We could cease to exist at any moment. The game of bluff in Eastern Europe is getting older, less careful and more honest. Russia – it can no longer be denied – has invaded Europe. The scenario long dreamed of in spy novels and video-game fiction has become a banal reality.

How do you feel about that? I suppose, given the worst case scenario, we should be frozen in fear, unable to think or consider anything else. That doesn’t seem to be the mood I observe though.

Perhaps we are so shocked that Putin, the charismatic leader of a kindred state, would be so bold, so seemingly foolish to risk a terminal war with America, that we can’t bring ourselves to realise the truth.

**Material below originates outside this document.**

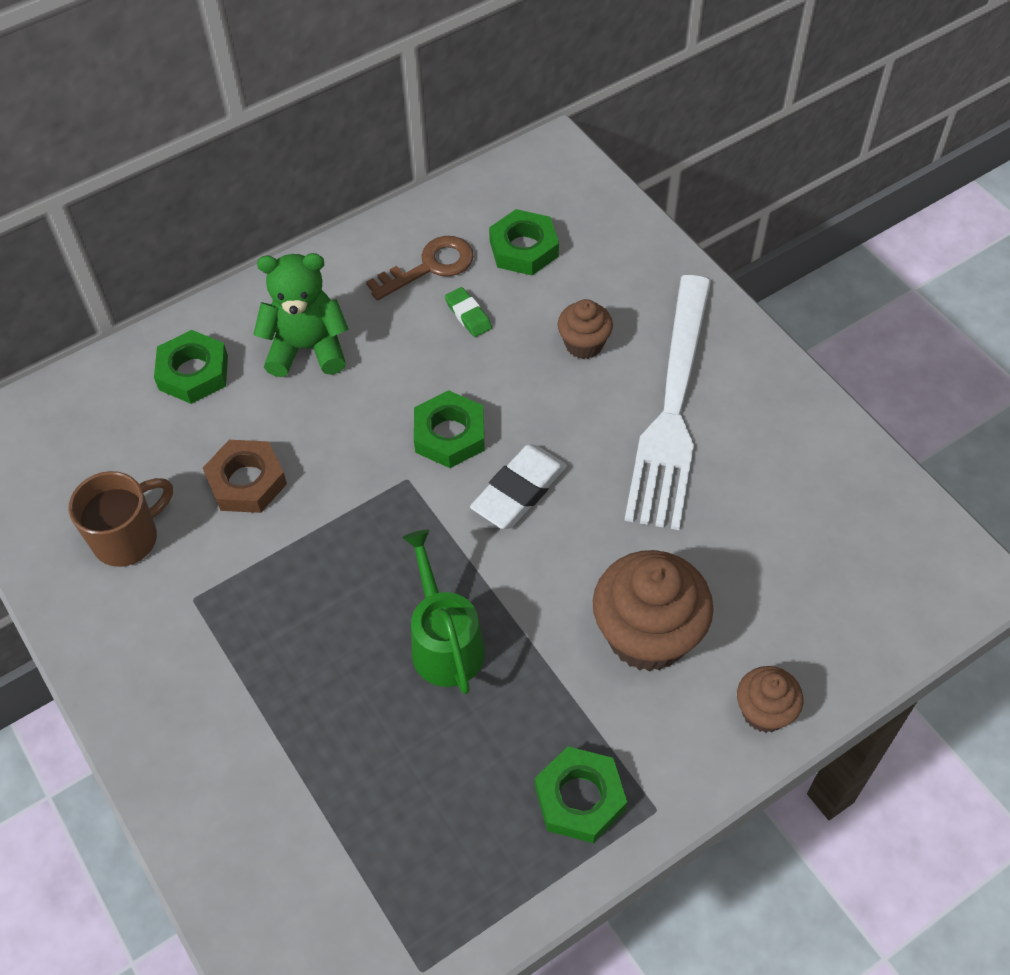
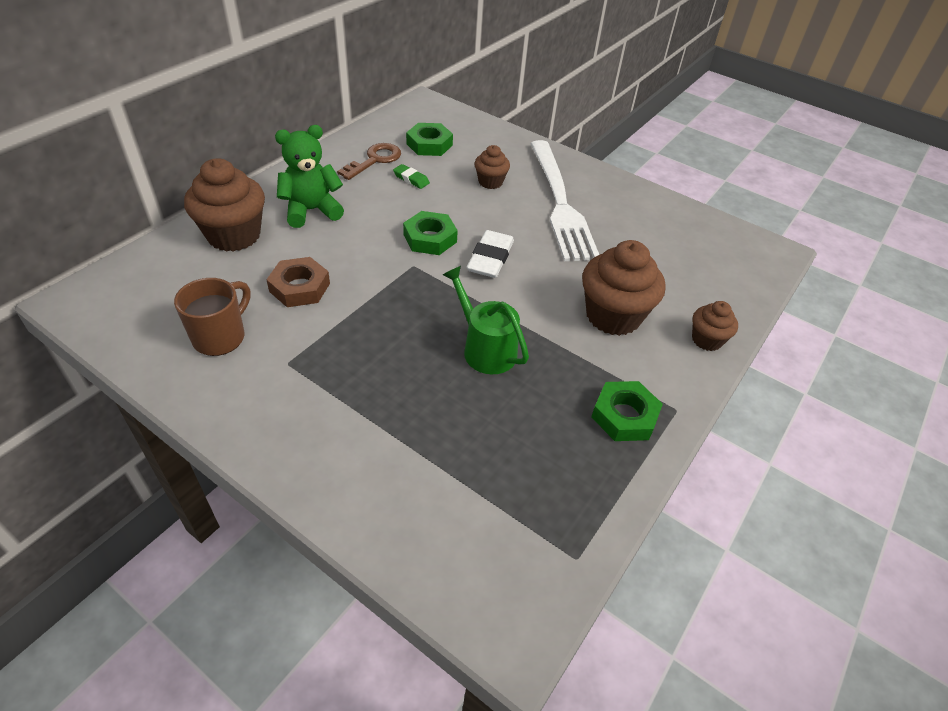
camera: 25 degrees left, 10 degrees down
green nut [154,330,228,404] -> brown cupcake [184,158,265,252]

The incredulity is natural. Why has Putin done this? Russia is much weaker (economically, militarily, politically) than the West. To be sure, if nuclear weapons were not a factor here, we could have reduced Moscow to rubble by now.

The truth is that Russia, for all its flabbiness and eccentricity, possesses something we have lost – self-belief.

Russia believes in itself. Europe does not. Russia fights for something it understands down to its bone marrow. Europe fights for reasons devised in a smoky room by unelected suits. The Russian people are by-and-large behind their government. The European people feel occupied by theirs.

Although I strongly oppose what he is trying to achieve there, I must concede that Putin’s success in Ukraine represents a triumph of the human over the mechanical; the spirit over the machine. He has faced down vastly more complicated forces by the virtue of his willpower alone. It is no wonder his reputation is gaining in dark glamour for every week that passes.